The frequency of AC power has been used to run clocks since the 1920s. In the early days these clocks were not very accurate because the power generators were not accurately controlled. Henry Warren wanted to sell AC powered clocks, and he invented a special clock that power companies could use to keep their generators more accurate. Today the AC power grid is a complicated system that’s highly controlled. But how accurate is it really?
To answer this question I set up a MicroSet Clock Timer to measure the accuracy of the 60 cycles. If the 60 cycles run fast, so will any clock that keeps time with them. Detecting the 60 cycle power is easy. If you have a MicroSet 3, you can do this yourself. Get a low voltage transformer that puts out 6 volts or less. Connect a diode to one side of the output. Connect a 10K resistor to the other end of the diode. Connect the other end of the resistor to the middle terminal of the MicroSet sensor jack. Connect the base of the MicroSet sensor jack to the other side of the transformer output.

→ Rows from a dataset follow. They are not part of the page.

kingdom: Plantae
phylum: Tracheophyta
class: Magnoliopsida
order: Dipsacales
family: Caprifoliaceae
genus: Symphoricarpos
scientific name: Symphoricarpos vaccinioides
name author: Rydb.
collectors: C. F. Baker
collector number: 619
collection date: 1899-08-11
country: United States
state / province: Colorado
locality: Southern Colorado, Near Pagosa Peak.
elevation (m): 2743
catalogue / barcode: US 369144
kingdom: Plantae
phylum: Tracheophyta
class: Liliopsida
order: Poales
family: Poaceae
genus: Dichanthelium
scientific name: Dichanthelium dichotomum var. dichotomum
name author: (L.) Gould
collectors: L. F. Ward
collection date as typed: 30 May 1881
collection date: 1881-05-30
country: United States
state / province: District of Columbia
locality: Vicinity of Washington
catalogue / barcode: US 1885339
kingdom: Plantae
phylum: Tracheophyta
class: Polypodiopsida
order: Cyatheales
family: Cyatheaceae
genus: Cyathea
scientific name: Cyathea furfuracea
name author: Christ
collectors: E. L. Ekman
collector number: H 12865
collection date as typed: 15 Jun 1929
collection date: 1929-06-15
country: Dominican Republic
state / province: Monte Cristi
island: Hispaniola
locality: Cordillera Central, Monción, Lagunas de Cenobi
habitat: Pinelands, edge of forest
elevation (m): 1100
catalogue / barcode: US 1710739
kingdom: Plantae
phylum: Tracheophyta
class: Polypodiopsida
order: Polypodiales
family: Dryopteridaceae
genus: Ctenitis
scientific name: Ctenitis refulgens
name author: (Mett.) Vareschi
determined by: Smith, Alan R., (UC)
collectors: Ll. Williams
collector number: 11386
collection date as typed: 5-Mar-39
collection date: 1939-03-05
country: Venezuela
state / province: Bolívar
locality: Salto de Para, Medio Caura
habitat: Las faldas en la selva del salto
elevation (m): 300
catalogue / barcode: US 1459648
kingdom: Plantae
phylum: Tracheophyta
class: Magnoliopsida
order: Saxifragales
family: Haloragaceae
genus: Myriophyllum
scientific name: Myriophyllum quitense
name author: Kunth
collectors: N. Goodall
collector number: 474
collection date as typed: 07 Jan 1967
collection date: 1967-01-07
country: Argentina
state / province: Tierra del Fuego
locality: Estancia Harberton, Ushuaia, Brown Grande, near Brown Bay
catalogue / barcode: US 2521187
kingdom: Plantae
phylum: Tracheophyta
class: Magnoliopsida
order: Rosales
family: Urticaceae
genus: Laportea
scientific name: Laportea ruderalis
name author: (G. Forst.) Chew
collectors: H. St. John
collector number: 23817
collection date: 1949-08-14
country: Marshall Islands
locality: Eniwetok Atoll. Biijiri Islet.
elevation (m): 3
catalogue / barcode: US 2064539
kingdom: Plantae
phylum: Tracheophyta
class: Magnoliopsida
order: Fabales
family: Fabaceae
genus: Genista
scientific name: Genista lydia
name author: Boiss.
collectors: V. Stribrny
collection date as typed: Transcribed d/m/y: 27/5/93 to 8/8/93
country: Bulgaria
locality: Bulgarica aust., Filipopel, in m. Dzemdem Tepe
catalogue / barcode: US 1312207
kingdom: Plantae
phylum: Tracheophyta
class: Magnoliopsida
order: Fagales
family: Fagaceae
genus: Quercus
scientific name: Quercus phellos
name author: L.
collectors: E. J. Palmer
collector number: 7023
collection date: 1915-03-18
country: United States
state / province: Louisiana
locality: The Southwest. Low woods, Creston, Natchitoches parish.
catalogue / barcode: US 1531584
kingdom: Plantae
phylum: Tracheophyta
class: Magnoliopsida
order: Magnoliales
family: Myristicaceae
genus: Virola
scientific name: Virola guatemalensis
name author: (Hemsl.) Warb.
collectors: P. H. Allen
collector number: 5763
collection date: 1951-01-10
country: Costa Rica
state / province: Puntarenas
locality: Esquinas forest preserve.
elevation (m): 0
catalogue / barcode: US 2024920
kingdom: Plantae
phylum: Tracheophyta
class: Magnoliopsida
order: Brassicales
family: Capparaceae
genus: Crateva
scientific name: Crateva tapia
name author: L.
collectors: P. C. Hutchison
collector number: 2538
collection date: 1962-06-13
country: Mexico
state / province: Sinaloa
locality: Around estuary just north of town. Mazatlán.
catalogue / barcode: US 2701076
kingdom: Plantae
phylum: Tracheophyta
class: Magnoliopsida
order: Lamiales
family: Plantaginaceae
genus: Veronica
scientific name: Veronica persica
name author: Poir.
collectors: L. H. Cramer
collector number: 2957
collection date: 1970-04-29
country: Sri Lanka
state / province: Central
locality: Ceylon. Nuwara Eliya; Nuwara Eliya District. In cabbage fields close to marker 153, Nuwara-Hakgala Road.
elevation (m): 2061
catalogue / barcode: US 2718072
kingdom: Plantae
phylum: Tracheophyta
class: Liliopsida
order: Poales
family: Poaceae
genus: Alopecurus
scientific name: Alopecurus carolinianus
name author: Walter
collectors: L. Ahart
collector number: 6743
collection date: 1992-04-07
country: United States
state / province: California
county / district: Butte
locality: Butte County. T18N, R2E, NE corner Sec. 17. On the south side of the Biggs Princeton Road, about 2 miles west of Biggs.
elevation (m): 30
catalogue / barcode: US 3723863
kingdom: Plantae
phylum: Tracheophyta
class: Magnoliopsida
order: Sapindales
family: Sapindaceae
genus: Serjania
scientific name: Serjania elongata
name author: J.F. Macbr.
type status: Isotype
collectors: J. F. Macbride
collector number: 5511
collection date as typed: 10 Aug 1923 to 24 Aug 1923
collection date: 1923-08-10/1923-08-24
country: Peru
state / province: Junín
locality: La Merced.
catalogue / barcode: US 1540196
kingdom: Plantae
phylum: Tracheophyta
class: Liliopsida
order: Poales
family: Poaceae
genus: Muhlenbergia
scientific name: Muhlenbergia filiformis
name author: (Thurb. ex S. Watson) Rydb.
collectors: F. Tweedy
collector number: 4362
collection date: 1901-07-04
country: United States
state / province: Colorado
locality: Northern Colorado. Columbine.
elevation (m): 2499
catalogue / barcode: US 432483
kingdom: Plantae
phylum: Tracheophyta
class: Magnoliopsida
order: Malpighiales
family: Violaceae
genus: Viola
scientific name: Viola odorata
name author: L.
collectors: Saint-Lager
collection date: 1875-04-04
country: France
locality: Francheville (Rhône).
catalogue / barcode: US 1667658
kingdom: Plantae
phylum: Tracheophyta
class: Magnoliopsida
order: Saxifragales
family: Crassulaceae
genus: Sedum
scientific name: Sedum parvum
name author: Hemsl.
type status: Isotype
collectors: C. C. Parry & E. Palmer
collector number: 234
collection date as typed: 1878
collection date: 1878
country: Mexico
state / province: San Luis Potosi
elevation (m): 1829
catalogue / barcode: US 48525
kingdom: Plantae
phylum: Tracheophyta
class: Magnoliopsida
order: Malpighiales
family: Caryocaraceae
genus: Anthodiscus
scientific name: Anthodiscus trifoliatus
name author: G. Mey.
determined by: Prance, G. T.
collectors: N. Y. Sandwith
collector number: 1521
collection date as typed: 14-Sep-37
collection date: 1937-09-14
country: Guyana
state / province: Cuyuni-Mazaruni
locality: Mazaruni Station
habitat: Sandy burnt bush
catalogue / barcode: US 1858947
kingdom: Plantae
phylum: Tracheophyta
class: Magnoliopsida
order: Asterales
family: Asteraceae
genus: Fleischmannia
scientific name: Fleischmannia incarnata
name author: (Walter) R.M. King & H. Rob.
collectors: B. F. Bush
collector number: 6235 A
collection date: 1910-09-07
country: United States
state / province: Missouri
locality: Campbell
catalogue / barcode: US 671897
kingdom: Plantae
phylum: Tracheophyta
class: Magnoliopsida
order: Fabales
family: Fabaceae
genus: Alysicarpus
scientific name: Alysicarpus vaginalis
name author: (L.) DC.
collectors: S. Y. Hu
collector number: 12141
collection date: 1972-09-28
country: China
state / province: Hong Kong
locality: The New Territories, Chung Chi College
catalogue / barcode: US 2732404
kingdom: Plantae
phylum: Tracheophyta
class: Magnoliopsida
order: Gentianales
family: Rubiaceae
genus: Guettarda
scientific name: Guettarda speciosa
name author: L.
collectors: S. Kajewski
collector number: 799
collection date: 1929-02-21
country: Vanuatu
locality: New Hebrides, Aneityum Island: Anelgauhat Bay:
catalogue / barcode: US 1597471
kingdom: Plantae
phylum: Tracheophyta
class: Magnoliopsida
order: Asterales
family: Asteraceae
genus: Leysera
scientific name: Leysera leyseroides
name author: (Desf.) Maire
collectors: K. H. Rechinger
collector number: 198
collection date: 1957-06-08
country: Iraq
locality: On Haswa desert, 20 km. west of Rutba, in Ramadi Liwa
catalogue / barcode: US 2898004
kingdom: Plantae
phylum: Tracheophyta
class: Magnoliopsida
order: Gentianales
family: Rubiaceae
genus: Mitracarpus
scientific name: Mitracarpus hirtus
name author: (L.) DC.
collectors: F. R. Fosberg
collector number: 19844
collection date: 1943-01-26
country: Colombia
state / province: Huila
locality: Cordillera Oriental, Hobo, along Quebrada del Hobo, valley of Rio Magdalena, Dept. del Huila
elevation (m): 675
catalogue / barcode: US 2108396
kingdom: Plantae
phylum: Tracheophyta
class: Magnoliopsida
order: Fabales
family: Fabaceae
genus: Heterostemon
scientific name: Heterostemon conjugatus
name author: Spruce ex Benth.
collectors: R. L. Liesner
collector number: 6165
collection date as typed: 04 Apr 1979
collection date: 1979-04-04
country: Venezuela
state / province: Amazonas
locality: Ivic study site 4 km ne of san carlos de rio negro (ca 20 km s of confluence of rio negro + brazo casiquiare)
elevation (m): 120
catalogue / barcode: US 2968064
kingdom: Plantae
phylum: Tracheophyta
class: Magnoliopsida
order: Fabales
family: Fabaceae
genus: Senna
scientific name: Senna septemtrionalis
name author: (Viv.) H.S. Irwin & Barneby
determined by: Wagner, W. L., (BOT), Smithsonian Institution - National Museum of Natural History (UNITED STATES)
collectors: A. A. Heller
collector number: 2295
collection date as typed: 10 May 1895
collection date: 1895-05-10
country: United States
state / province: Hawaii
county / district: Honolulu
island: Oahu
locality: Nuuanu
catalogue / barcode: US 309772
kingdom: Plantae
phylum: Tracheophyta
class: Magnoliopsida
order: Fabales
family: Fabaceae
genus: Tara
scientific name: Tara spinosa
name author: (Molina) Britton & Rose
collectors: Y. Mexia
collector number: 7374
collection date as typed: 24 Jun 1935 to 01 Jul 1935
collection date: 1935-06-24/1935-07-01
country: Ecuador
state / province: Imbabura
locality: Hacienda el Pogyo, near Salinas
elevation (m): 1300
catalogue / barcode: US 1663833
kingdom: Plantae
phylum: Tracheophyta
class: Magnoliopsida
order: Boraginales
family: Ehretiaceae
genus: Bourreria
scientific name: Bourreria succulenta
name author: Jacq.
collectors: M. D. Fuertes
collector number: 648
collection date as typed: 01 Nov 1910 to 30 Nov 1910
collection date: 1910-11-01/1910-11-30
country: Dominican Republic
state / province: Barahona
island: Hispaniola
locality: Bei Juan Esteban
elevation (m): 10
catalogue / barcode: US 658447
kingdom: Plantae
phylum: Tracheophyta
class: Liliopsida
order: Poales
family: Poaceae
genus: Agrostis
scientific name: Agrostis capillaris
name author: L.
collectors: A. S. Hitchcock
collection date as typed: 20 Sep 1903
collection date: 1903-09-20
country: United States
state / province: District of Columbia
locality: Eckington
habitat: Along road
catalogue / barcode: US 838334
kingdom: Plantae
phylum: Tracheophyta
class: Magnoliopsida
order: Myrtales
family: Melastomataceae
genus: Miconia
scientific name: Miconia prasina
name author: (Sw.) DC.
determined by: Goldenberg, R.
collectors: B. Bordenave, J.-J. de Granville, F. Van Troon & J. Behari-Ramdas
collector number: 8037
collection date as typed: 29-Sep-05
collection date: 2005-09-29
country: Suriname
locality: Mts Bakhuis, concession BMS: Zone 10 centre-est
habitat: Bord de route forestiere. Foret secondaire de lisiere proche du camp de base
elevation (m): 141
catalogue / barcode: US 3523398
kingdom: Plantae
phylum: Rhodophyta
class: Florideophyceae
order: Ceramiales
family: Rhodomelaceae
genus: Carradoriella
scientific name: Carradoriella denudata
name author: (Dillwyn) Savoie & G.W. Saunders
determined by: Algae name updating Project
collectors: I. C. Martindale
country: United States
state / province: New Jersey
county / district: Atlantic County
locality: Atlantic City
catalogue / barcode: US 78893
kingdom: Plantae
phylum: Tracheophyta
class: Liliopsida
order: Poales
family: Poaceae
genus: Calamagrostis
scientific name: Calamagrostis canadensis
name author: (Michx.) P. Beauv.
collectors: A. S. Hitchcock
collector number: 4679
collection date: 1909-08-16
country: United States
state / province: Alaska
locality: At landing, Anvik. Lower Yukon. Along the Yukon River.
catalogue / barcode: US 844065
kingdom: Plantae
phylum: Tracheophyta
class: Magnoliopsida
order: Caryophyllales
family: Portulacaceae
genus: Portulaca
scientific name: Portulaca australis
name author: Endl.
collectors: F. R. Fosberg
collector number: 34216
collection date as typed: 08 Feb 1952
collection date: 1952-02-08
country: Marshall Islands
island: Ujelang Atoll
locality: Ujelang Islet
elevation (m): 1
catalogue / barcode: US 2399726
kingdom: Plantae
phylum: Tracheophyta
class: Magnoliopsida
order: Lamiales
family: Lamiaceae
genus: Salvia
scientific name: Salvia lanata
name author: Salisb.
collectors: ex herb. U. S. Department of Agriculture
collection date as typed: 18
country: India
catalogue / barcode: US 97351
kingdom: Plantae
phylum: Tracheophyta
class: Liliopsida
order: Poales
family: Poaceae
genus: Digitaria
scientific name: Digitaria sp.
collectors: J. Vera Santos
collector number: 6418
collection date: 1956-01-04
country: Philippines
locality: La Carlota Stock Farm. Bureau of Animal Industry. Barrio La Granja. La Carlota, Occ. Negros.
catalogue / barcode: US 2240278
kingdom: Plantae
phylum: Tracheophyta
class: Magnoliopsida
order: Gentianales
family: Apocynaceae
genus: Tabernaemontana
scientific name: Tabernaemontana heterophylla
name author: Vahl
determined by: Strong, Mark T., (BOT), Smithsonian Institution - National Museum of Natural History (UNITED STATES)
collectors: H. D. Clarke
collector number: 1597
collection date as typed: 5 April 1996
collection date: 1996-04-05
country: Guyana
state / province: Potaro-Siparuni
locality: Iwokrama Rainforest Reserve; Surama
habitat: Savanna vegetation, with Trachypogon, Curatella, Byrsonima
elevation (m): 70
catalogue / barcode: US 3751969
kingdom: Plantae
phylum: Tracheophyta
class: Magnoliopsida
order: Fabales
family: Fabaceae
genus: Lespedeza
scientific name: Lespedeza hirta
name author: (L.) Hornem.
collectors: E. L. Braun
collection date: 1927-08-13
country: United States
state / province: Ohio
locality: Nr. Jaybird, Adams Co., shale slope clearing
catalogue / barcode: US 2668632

To measure the 60 cycle rate, you must have MicroSet 3 with the Accutron mode. This was designed to measure Accutron watches with a tuning fork frequency around 400 cycles per second, but it can also measure 60 cycles per second. When you first enter the Accutron mode, MicroSet will try to show you the rate of the AC frequency as seconds of error per day. This is of no use for our purpose. Press the MINUS button and MicroSet will show you the rate as cyles per second to three decimal places.
The graph below is 24 hours of the 60 cycle power in Santa Barbara on August 26 of 2003. This graph is typical of what I’ve observed. The frequency changes throughout the day. Each horizontal line in the graph represents a rate change equivalent to almost 29 seconds per day. The fluctuations in frequency span almost two grid lines. So the rate at any instant may be fast or slow by almost a minute per day. An AC clock will never show such errors, of course, because a clock shows the average rate. The average error over these 24 hours was 6.2 seconds per week.
One interesting thing I observed in the data is that the rate is likely to spike each hour. In the graph below I’ve marked the peaks with the times they occurred.
But what of timekeeping? The following graph (a boxcar average of 24 hours) shows how fast or slow an AC clock would be over any 24 hour period. It can be seen that on some 24 hour periods the clock might be as slow as six seconds or as fast as four seconds (the fast and slow positions are inverted in this graph). The fastest frequency I recorded was 60.047 Hz and the slowest was 59.954 Hz.
The total error I measured over 9.6 days was slow by 3.57 seconds.